Thursday, September 11, 2014

Farm Life in the Best Way


    Farm life isn't all work ... in case you got that idea from my blog :) Today my little brother mowed up a piece of landscape cloth and my sister spent a half hour cutting it out of the blade. However, she took a break afterwards and talked on the phone with her friend. I just had to snag a picture of her.

Farm life is just an all-around-exciting life. Don't you agree?

Tuesday, September 9, 2014

Harvesting Lettuce & Treating it with Basic H.


   So, one of our last crops in the garden is the lettuce. It's still doing well. We cut a head off about twice a week. We're big salad eaters. We also buy lettuce from Costco to have some variety in the types of leaves we eat. Of course, the lettuce we buy at the store was grown with insecticide and pesticide so let me show you how we wash it.
  
     We fill up a sink with water and add about a tablespoon of Basic H. soap into the water. The lettuce leaves soak in the water / soap for about ten minutes before we rinse them in a strainer and dry them in a lettuce spinner. Basic H. is a Shaklee product. It's an organic, biodegradable, all-purpose soap that is good for a thousand things. We like it four our vegetables because it cleans better than just water and it is super mild and won't hurt a body if it's ingested.


We also soak our store bought fruit in Basic H.


After it's soaked and rinsed we dry the lettuce in a lettuce spinner.

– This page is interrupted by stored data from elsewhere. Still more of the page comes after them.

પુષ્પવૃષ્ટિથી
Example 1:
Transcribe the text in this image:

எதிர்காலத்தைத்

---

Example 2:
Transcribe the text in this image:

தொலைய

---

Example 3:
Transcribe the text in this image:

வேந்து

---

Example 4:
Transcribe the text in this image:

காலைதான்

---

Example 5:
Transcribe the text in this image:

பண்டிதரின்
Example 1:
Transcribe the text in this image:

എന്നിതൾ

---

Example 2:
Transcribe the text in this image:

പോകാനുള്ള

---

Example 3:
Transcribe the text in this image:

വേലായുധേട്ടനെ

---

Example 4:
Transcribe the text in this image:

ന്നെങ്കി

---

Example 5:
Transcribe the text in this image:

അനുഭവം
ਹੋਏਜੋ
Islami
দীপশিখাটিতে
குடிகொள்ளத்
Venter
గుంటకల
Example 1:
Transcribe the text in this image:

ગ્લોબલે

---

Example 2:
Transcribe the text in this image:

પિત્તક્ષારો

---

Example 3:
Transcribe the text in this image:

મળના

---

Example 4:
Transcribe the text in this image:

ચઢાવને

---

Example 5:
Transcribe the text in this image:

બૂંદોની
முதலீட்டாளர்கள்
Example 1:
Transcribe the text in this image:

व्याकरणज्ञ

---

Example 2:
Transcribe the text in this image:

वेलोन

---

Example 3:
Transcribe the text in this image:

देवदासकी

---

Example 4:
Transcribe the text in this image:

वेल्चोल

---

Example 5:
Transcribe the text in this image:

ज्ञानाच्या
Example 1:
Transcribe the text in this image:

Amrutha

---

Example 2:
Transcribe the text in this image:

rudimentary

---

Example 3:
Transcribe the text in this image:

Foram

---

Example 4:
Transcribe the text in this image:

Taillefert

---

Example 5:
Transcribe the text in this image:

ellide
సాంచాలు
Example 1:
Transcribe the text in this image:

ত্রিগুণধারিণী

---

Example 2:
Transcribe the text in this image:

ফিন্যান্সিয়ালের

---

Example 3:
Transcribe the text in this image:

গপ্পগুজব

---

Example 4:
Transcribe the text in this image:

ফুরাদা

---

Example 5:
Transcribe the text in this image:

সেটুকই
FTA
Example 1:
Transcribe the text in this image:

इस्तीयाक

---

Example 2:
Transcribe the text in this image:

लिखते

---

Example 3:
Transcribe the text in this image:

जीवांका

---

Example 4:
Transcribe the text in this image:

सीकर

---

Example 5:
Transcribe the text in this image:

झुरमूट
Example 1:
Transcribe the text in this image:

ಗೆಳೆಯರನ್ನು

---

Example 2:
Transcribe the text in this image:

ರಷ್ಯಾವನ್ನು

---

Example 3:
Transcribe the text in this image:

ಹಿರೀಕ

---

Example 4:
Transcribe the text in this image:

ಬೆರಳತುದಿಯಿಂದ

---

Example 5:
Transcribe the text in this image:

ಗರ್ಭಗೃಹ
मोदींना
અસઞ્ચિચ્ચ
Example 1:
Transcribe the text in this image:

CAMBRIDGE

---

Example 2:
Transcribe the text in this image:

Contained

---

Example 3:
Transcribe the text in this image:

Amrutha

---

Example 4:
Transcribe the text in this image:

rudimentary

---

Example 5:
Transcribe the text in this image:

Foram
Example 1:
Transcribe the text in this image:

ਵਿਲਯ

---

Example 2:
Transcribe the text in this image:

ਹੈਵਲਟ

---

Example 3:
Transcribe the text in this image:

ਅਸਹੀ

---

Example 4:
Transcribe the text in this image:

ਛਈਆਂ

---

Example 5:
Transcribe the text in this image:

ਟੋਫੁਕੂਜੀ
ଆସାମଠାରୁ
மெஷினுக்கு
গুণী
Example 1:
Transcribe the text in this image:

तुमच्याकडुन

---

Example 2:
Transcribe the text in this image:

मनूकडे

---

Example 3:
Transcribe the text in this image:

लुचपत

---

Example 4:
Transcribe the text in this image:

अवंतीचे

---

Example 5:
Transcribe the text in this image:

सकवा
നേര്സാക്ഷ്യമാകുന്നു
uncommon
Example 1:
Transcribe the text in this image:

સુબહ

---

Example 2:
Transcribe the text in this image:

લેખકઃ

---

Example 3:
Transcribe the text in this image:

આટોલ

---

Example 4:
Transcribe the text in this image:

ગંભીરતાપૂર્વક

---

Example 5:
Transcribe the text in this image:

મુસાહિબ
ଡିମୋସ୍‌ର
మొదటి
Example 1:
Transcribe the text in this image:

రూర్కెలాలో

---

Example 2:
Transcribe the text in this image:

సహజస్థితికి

    To store it, we line a Tupperware with a paper town and lay the leaves inside. This is super nice for when I just want a salad for lunch, because I can just ope the Tupperware and tear up as many leaves as I'll eat, rather than having to wash and tear up a whole head. Make eating vegetables easy and you'll eat more vegetables!

Friday, September 5, 2014

Braiding the Onions


    So .... how do we store whole onions? Well, we used to use mesh bags before, but I think we discarded that idea because a new more effective one was introduced to us.  It was the first Amish family that befriended us who taught us how to braid onions.
    Now that's all we do because it's so easy to prepare, store and use the onions.


    The greens dry along with the onion bulbs on newspaper in the greenhouse. Then, my sister goes out and braids them together. in a long chain. That chain is then hung on nail hooks in the root cellar. They stay together really well AND when we need an onion we just go down and twist on off the bottom. Sometimes we get two instead of one, but that just means we store the second one in the fridge until we need it ... which isn't long in our family.

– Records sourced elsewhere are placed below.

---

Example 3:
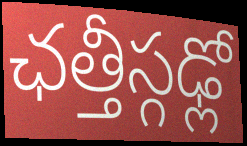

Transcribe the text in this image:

ఛత్తీస్గఢ్లో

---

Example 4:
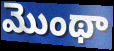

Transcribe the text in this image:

మొంథా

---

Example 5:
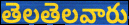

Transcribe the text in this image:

తెలతెలవారు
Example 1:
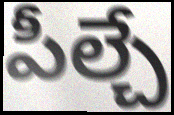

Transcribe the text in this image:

పీల్చే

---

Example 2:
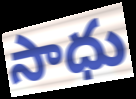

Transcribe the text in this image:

సాధు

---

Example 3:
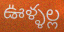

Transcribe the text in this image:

ఊళ్ళల్ల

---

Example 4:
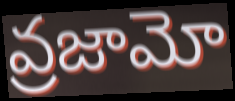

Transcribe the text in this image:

వ్రజామో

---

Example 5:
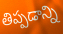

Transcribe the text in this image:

తిప్పడాన్ని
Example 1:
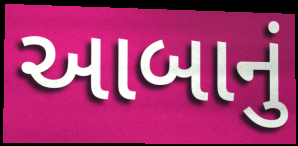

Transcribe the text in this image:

આબાનું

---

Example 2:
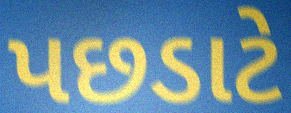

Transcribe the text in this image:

પછડાટે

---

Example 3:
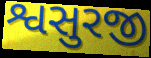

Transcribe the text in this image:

શ્વસુરજી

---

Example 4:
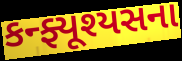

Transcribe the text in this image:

કન્ફ્યૂશ્યસના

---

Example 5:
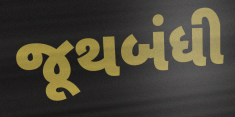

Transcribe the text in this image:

જૂથબંધી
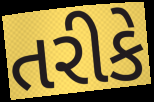
તરીકે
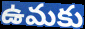
ఉమకు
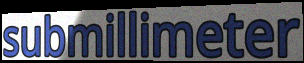
submillimeter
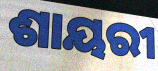
ଶାୟରୀ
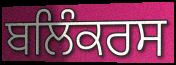
ਬਲਿੰਕਰਸ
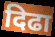
दिढा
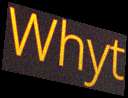
Whyt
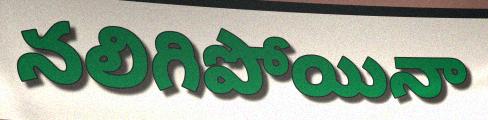
నలిగిపోయినా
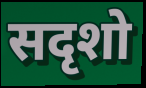
सदृशो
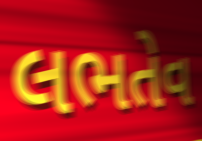
લભતેવ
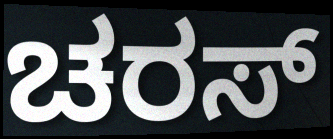
ಚರಸ್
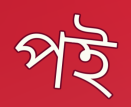
পই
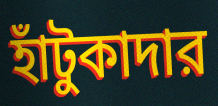
হাঁটুকাদার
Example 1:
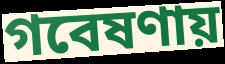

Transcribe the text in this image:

গবেষণায়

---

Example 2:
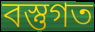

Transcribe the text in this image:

বস্তুগত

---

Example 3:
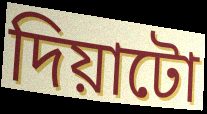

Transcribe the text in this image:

দিয়াটো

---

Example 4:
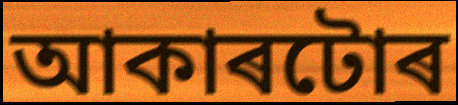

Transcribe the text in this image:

আকাৰটোৰ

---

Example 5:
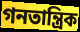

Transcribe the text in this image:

গনতান্ত্ৰিক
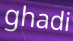
ghadi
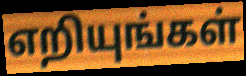
எறியுங்கள்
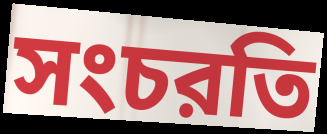
সংচরতি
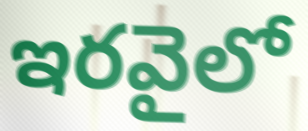
ఇరవైలో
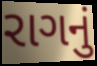
રાગનું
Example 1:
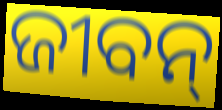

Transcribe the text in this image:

ଜୀବନ୍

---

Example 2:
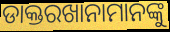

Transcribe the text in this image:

    Onions are really good for so many things both food-wise and medicinal-wise. I haven't blogged nearly at all about our herbal or essential oil use now have I? Well, we've used herbs since I was just a little girl, but Mom just picked up essential oils and loves the ones she's tried. Being heath-oriented and holistically minded when it comes to medicine is just another branch of the mormish lifestyle. 
    Maybe, one of these day's I'll do a post about all the medicinal ways we have used onions.

Wednesday, September 3, 2014

The Friendly Swarm


    Today we went over to a friend's house for supper and the children were playing kick-the-can after dessert. One of the girls was hiding behind a bush waiting for the perfect moment to jump out and kick the can when she realize that she wasn't alone behind that bush. There was a huge swarm of bees right there next to her.
    Bees, while they swarm are very friendly and will almost never sting. So we all gathered around and had a look. One of the mothers found a bottle of honey and the children had fun putting a dot of it on their finger and letting the bees cluster around for a taste. 
    I think it was good for the children to make peace with something they were formerly afraid of. Besides, it made for a very interesting evening. We didn't capture the swarm -- even though we thought about it -- because, as the one rhyme says:

A swarm in may is worth a bale of hay
A swarm in june is worth a silver spoon
A swarm in July isn't worth a fly

    There just isn't enough time left in the year for the bees to gather enough honey to make it through the winter so we just left them hang in that bush.